◆ Exercise details ◆
Look below for the line containing "and recovery patterns"; from there, print each line exactly up to and including the line containing "rates, and throughput", and stop.

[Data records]
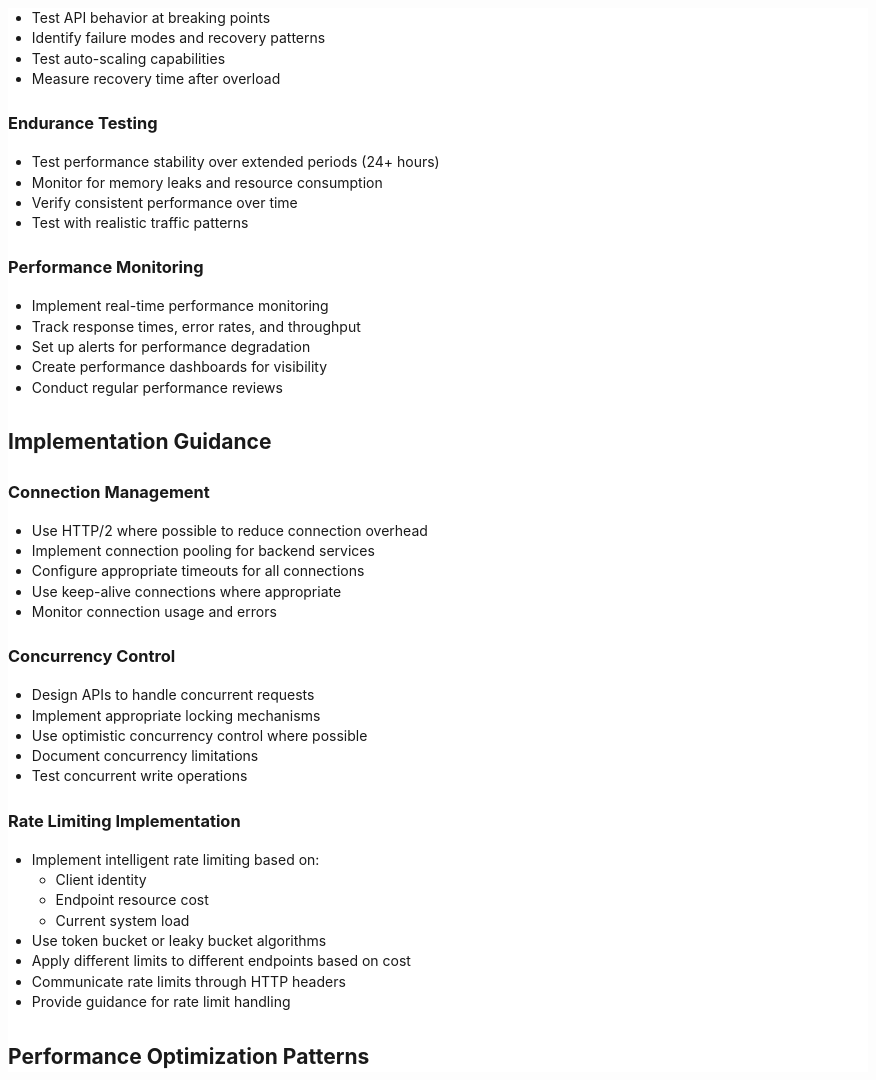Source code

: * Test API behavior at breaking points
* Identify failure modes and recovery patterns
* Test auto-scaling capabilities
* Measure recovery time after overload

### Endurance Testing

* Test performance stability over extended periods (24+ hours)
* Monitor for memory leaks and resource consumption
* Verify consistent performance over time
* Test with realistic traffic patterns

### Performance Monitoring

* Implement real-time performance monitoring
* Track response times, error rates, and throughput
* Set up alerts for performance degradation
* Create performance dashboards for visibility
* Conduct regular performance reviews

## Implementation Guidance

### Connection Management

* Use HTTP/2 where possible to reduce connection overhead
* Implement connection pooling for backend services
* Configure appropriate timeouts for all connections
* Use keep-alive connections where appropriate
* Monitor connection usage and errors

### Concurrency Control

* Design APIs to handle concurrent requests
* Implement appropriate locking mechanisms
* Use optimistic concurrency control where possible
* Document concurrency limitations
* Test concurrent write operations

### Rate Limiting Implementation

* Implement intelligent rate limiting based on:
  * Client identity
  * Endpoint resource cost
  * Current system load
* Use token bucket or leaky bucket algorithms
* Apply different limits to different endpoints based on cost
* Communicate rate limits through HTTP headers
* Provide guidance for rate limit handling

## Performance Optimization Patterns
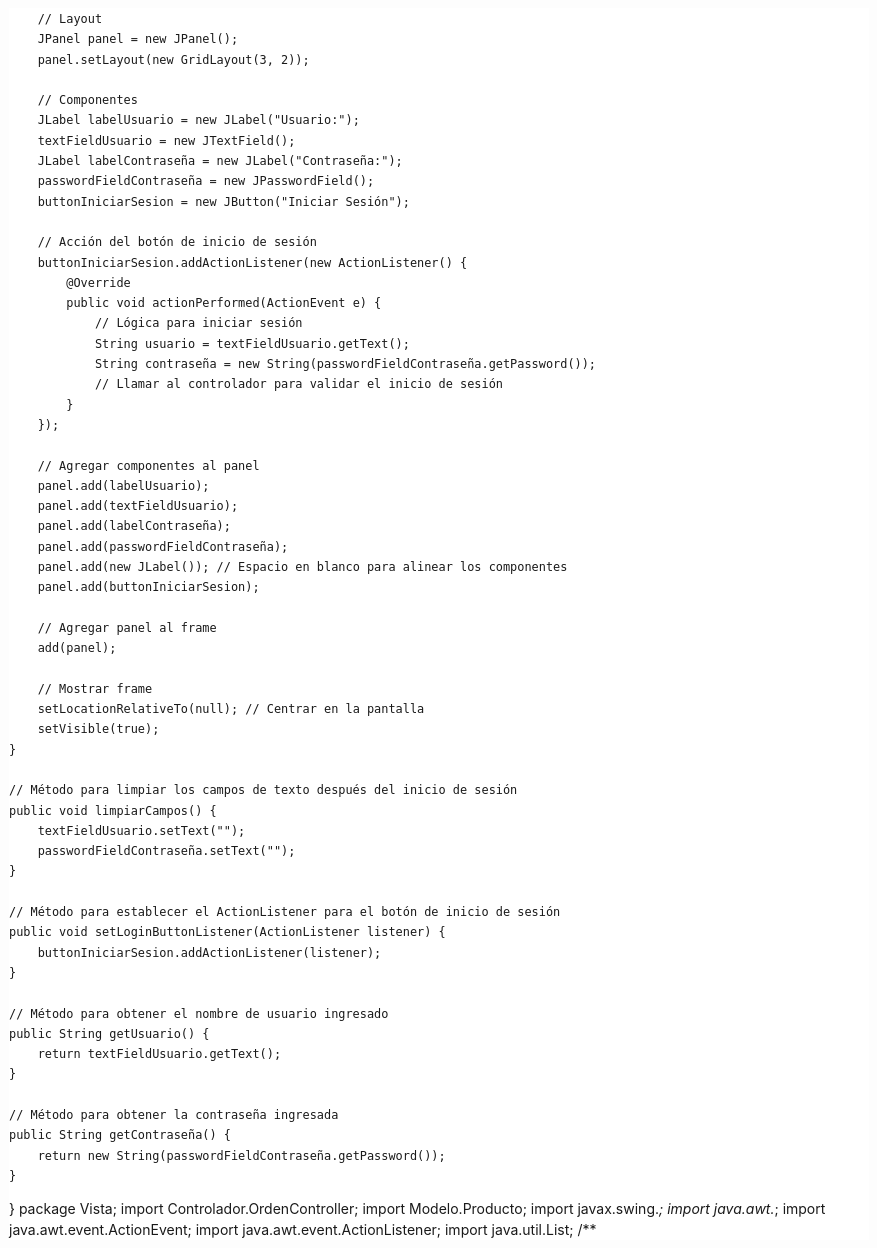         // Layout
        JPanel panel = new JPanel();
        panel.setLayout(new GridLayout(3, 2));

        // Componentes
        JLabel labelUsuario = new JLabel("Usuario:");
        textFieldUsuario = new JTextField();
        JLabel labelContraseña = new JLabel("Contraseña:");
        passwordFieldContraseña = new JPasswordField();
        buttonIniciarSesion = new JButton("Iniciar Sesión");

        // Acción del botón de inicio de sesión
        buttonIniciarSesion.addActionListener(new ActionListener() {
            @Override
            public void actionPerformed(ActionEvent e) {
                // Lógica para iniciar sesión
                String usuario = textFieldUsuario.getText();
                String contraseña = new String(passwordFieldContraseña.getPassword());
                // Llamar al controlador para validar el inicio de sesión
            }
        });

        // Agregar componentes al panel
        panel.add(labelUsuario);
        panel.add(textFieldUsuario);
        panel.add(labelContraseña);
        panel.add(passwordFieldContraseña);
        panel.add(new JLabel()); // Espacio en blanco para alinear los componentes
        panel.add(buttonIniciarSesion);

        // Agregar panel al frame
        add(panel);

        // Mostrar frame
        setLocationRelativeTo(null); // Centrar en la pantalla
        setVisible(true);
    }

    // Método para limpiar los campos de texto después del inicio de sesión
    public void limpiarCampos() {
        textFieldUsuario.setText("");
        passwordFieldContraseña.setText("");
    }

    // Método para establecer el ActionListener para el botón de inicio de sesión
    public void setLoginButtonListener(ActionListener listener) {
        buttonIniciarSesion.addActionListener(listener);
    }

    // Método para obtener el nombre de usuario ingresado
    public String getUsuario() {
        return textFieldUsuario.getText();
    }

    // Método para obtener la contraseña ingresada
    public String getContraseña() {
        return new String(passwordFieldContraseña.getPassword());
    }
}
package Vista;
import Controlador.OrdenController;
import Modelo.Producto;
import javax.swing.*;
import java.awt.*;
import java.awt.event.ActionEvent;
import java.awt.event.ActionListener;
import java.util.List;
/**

◆ Written answer ◆
* Identify failure modes and recovery patterns
* Test auto-scaling capabilities
* Measure recovery time after overload

### Endurance Testing

* Test performance stability over extended periods (24+ hours)
* Monitor for memory leaks and resource consumption
* Verify consistent performance over time
* Test with realistic traffic patterns

### Performance Monitoring

* Implement real-time performance monitoring
* Track response times, error rates, and throughput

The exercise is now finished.